→ **VORLIEGENDER TEXT**:
Ja. Mag sein. Aber selten hält jemand die gesamte erste Minute den Mund und sehr selten schafft es jemand, zwischendrin die Dynamik-Karte zu spielen.

Ein Einstiegssong für anspruchsvolle Hörer/innen

Musiktheorie

Quelle: Baco Records / Pic: Nkosi Gomez

Ein bisschen Musiktheorie: Musik hat ja, so lernt man es in der Musiktheorie, nicht nur Harmonien, Akkorde, Töne, Melodien, Rhythmus, Takt, Tempo, Intensität. Sie hat auch Lautstärke und Dichte. Spielen an einer Stelle plötzlich alle Instrumente auf, die zuvor drei Minuten lang nur getrennt zu hören waren, wummert die Bass Drum an dieser Stelle und wirkt dann alles laut, bombastisch, schwülstig, und folgen dann auch wieder „piano“, also leise gespielte Passagen, getragene Balladen-Momente mit Geige und Hi-Hats, dann ist der Song dynamisch. Und der hier ist nicht nur das, sondern er ist das bei einer insgesamt hohen Geschwindigkeit. Lustig-sarkastisch der Schlusspunkt.

Chronixx, der wiederkehrende Gast

Ein kraftstrotzender Einstieg in Protojes “viereinhalbten” Longplayer .

Der zweite Song, auf dem außer bei „Flames“ Chronixx am Mikro mithilft, ist „Guarantee”. Der Song lebt außer vom Kontrast zwischen der Falsett-Tonlage von Chronixx und dem leicht näselnden Toasting von Protoje (vergleichbar dem „Criminal“-Song 2014) auch von ein paar Kleinigkeiten:

– einem mit brutaler Basswucht untergehämmerten Dreiklang,

– dem eleganten, flüssigen Übergang zwischen Refrain und Strophen (was dem Song viel Fluss und eine gewisse “hey-wir-warten-nicht-und-haben-hier-viel-zu-erzählen”-Dringlichkeit gibt). Und, obwohl die Chronixx-/Protoje-Kollabo und die Single-Auskopplung den Szene-Eingeweihten „Hit“-Alarm signalisiert, ist der Song nicht aufs erste oder zweite Hören einprägsam.

→ **DATENSÄTZE**:
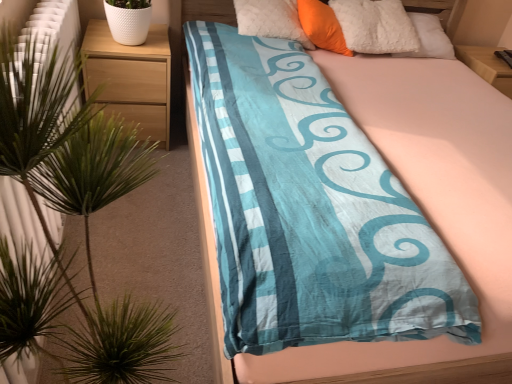
Question: Does green leafy plant at left appear on the right side of blue cotton bed at center?

Choices:
 (A) no
 (B) yes

Answer: (A)

Question: Does green leafy plant at left have a smaller size compared to blue cotton bed at center?

Choices:
 (A) no
 (B) yes

Answer: (B)

Question: From a real-world perspective, is green leafy plant at left positioned under blue cotton bed at center based on gravity?

Choices:
 (A) no
 (B) yes

Answer: (A)

Question: Is green leafy plant at left at the left side of blue cotton bed at center?

Choices:
 (A) yes
 (B) no

Answer: (A)

Question: Is green leafy plant at left shorter than blue cotton bed at center?

Choices:
 (A) no
 (B) yes

Answer: (A)

Question: Relative to wooden nightstand at left, is green leafy plant at left in front or behind?

Choices:
 (A) front
 (B) behind

Answer: (A)

Question: Is point (20, 97) positioned closer to the camera than point (90, 24)?

Choices:
 (A) farther
 (B) closer

Answer: (B)

Question: Considering the relative positions of green leafy plant at left and wooden nightstand at left in the image provided, is green leafy plant at left to the left or to the right of wooden nightstand at left?

Choices:
 (A) right
 (B) left

Answer: (A)

Question: Would you say green leafy plant at left is inside or outside wooden nightstand at left?

Choices:
 (A) inside
 (B) outside

Answer: (B)

Question: Considering the positions of point (305, 1) and point (38, 152), is point (305, 1) closer or farther from the camera than point (38, 152)?

Choices:
 (A) farther
 (B) closer

Answer: (A)

Question: From the image's perspective, relative to green leafy plant at left, is orange soft pillow at upper center above or below?

Choices:
 (A) below
 (B) above

Answer: (B)

Question: Is orange soft pillow at upper center to the left or to the right of green leafy plant at left in the image?

Choices:
 (A) right
 (B) left

Answer: (A)

Question: Which is correct: orange soft pillow at upper center is inside green leafy plant at left, or outside of it?

Choices:
 (A) outside
 (B) inside

Answer: (A)

Question: Is blue cotton bed at center in front of or behind green leafy plant at left in the image?

Choices:
 (A) front
 (B) behind

Answer: (B)

Question: Looking at the image, does blue cotton bed at center seem bigger or smaller compared to green leafy plant at left?

Choices:
 (A) small
 (B) big

Answer: (B)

→ **AUFGABE 1**: Mit welchem Song aus dem Jahr 2014 vergleicht der Text über Protojes Album den Kontrast zwischen Chronixx und Protoje in „Guarantee“?
→ **AUFGABE 2**: Schreib die Datensätze vom Anfang bis einschließlich der Zeile mit „Question: Does green leafy plant at left have“ wortgetreu ab und lass dabei die Bilder weg.
Der Text und die Datensätze haben nichts miteinander zu tun.

→ **ANTWORT 1**: Mit dem „Criminal“-Song.

→ **ANTWORT 2**:
Question: Does green leafy plant at left appear on the right side of blue cotton bed at center?

Choices:
 (A) no
 (B) yes

Answer: (A)

Question: Does green leafy plant at left have a smaller size compared to blue cotton bed at center?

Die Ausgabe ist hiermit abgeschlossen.